Most real opportunity is concentrated in hands-on support and health-system operations rather than in generic 'healthcare admin' titles. In the local posting sample, the most-active industries were healthcare services at about 55%, healthcare at about 30%, health care services & hospitals at about 10%, and hospitals and health care at about 5%.[34] The most consistently active employers included Comfi-Kare, Hackensack Meridian Health, Inc., NYU Langone, and Affirmed Home Care, Inc., which points to a mix of home care and large provider systems rather than a single dominant employer.[24][7] The skill mix also shows what employers actually need. Local postings lean heavily toward patient care, phlebotomy, vital signs, meal preparation, light housekeeping, and personal care, which is a strong sign that support volume is being driven by caregiving and patient-facing work rather than back-office administration alone.[18] Administrative demand is real, but it is narrower and more selective: RWJBarnabas Health's recent patient representative posting paid $19.74–$24.97/hour and preferred three years of clerical experience with two years in admitting or patient intake.[10] For job seekers, that means the practical split is clear: broad-volume openings in care support, narrower but better-positioned openings in patient access and revenue cycle, and a smaller higher-barrier tier in true administration or information management.

Where to focus: Choose one of two lanes and market yourself narrowly: either hands-on care support, or patient-access/revenue-cycle administration.

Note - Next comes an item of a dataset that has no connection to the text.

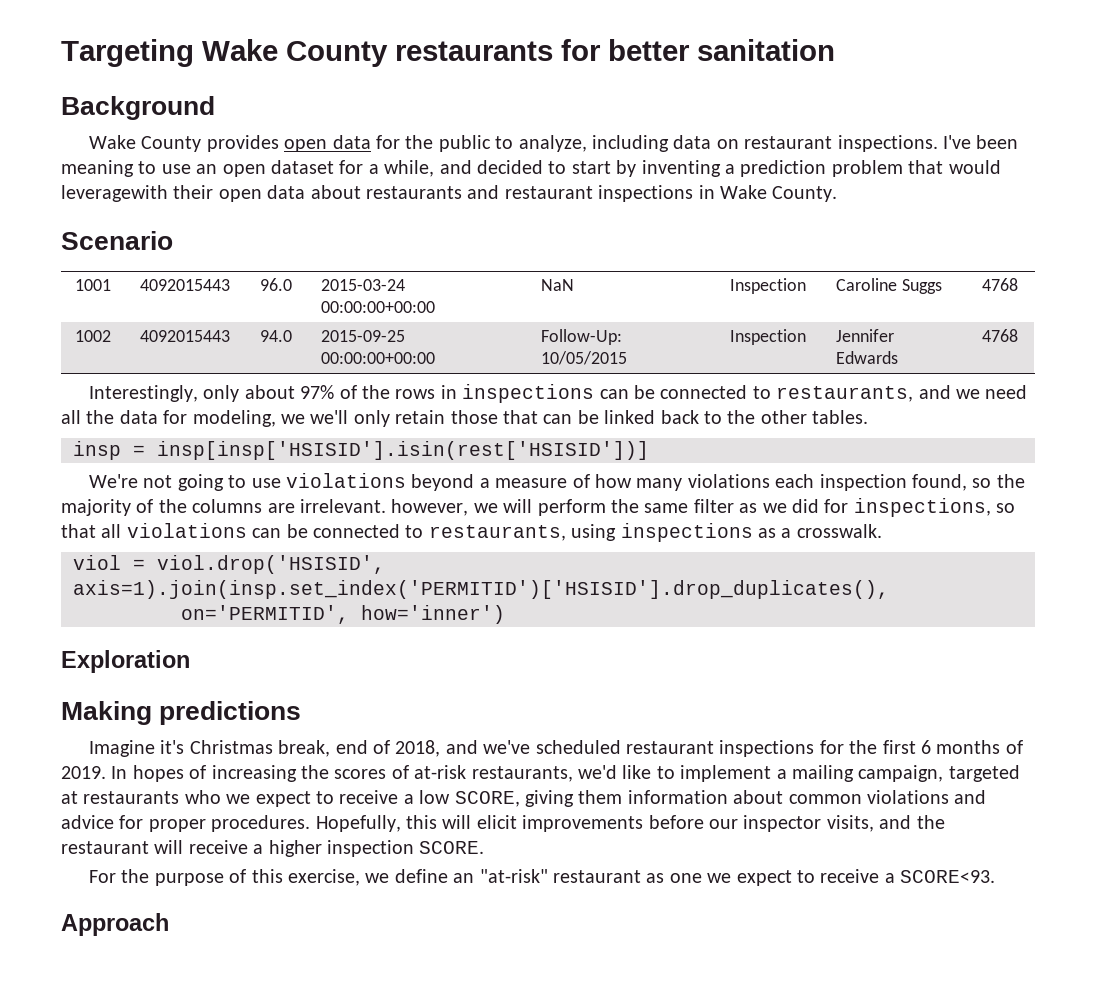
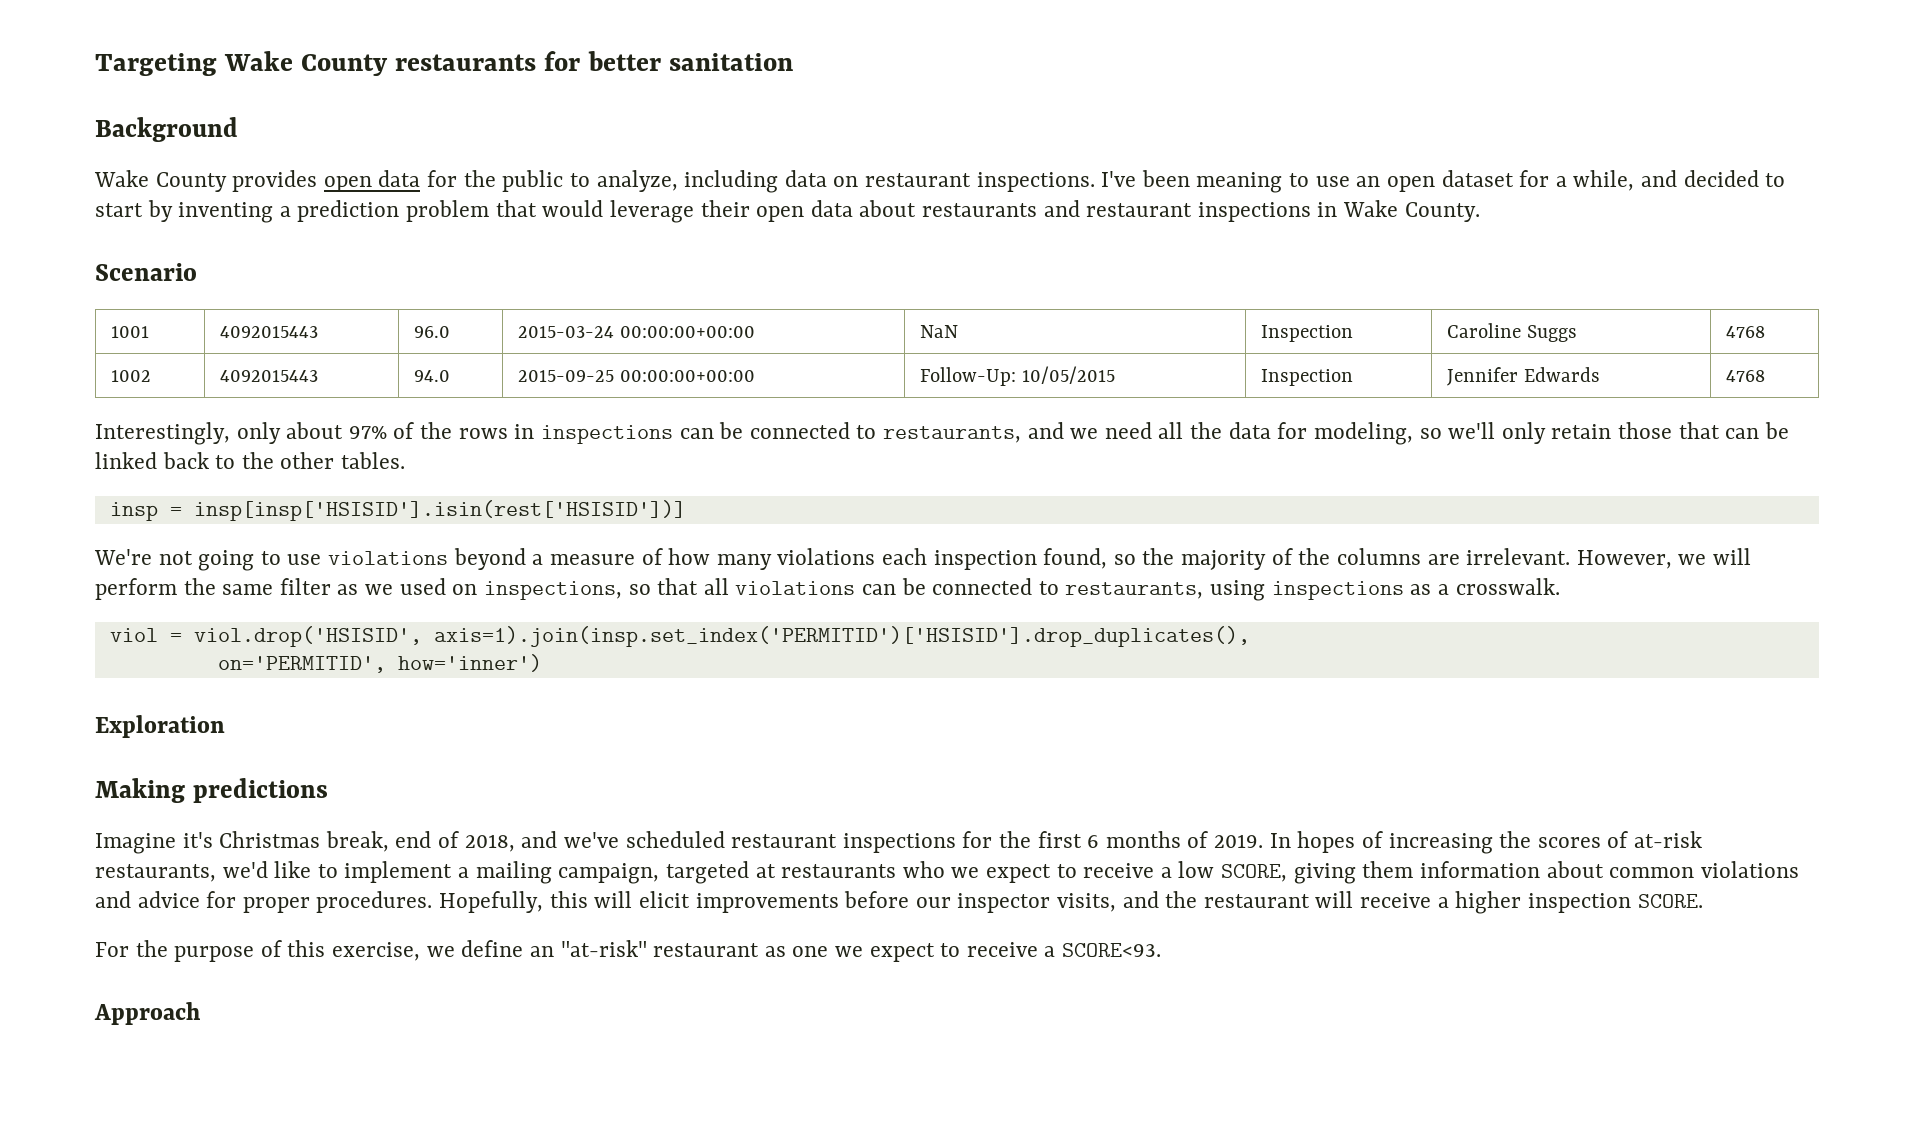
[61,185,168,202] leveragewith -> [609,200,694,223] leverage
[281,414,305,424] we -> [1419,428,1442,439] so
[391,499,469,516] however, -> [1576,550,1672,569] However,
[791,499,849,513] did for -> [399,578,478,595] used on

Skills and Credentials Worth Pursuing

Adjacent Roles to Consider

30 / 60 / 90-Day Plan

First 30 Days

Days 31-60

Days 61-90

Methodology and Confidence

This May 2026 report was generated on June 10, 2026. Latest direct national data: June 2026. Latest direct New York-Newark-Jersey City, NY-NJ data: June 2026.

Confidence: Overall confidence: Medium. The local market picture is usable, but some conclusions require category-level inference across support, patient-access, and administration work.